FRAGMENTO CITADO:
===

A Archibald Leach le gustaba actuar. ¡Joder sí le actuaba! Pero ¿qué pasa? Que no se comía ni eso que estáis pensando como actor en la tierra inglesa que lo vio nacer. Ni eso. Por resumir: que si era un tirillas, que menuda pinta tenía, que dónde iba con esa facha. Lindezas como para que se hubiera cortado las venas directamente. Pero…
No se dio por vencido. Aquello que dice el Cholo —Diego Padre Simeone— de nunca dejes de creer, pues eso. Pues si algo tenía Archibald Leach es que le sobraba arte. Podía regalarlo, que aún le quedaba para hacer con él lo que quisiera. Un parto bien aprovechado el colega, que es lo que tiene curtirse como artista de circo. O sea, que lo mismo se ponía hacer malabares con un arte que no se puede aguantar, que montaba en un monociclo y se quedaba con la peña de las cabriolas que hacía, o se ponía a caminar sobre la cuerda floja.

===

FILAS MOSTRADAS:
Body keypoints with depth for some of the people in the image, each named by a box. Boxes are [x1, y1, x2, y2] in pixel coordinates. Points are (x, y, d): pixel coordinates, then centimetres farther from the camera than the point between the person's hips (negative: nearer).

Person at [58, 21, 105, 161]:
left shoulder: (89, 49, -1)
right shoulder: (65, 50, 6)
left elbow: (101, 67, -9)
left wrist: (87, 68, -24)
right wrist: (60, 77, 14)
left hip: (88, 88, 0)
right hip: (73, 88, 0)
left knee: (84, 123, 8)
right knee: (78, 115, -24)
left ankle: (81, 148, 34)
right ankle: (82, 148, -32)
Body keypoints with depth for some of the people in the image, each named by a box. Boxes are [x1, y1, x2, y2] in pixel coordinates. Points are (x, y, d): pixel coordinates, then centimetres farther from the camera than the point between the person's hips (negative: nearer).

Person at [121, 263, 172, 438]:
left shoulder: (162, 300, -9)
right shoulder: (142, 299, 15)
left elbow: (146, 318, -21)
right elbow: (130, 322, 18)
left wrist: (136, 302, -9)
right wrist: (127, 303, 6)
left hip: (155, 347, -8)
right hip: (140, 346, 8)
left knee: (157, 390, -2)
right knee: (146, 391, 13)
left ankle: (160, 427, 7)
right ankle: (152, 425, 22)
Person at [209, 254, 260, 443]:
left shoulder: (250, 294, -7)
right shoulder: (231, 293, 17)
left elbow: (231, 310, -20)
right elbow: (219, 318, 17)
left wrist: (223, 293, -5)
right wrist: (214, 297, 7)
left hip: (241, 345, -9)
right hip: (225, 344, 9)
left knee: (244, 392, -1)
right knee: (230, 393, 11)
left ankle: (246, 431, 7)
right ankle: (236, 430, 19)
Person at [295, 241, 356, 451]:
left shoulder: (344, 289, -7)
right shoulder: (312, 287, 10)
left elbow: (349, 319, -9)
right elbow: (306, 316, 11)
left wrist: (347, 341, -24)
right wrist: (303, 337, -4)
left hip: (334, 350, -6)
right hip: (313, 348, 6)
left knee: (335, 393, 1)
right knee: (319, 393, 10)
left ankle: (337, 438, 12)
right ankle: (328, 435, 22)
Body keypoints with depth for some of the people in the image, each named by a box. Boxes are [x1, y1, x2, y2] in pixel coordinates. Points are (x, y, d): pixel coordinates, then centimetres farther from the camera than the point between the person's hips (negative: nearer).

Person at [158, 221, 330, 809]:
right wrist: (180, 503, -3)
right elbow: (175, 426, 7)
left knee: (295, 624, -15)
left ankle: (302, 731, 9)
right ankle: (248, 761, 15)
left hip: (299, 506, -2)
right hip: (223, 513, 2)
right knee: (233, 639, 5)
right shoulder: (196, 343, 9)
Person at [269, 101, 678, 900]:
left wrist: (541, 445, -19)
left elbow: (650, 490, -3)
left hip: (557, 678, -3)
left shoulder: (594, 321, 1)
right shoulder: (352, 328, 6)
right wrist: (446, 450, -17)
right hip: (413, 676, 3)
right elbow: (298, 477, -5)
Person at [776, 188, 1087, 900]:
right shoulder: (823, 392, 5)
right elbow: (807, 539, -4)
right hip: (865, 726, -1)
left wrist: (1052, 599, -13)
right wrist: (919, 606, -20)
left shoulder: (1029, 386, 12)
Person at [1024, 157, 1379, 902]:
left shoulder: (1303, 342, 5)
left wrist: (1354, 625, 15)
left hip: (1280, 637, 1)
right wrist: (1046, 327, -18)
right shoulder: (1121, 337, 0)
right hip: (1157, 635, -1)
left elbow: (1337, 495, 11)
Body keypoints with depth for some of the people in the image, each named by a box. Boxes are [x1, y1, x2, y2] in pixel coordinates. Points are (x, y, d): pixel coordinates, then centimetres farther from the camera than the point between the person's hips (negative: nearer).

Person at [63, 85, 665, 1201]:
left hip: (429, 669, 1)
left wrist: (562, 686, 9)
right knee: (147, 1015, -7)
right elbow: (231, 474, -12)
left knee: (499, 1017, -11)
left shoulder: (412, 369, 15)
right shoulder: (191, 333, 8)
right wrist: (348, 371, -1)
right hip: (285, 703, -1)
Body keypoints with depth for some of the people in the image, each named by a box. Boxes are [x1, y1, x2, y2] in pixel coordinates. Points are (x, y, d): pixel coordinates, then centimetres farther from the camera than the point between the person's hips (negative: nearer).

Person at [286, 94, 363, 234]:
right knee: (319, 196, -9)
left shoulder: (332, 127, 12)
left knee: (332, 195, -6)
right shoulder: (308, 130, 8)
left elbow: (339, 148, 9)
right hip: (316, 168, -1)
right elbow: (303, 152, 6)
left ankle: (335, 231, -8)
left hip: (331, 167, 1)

===

Según el fragmento citado sobre Archibald Leach, ¿a qué se debía que le sobrara arte? Responde en una a tres frases.

Se debía a que se había curtido como artista de circo. Por eso lo mismo hacía malabares que montaba en monociclo o caminaba sobre la cuerda floja.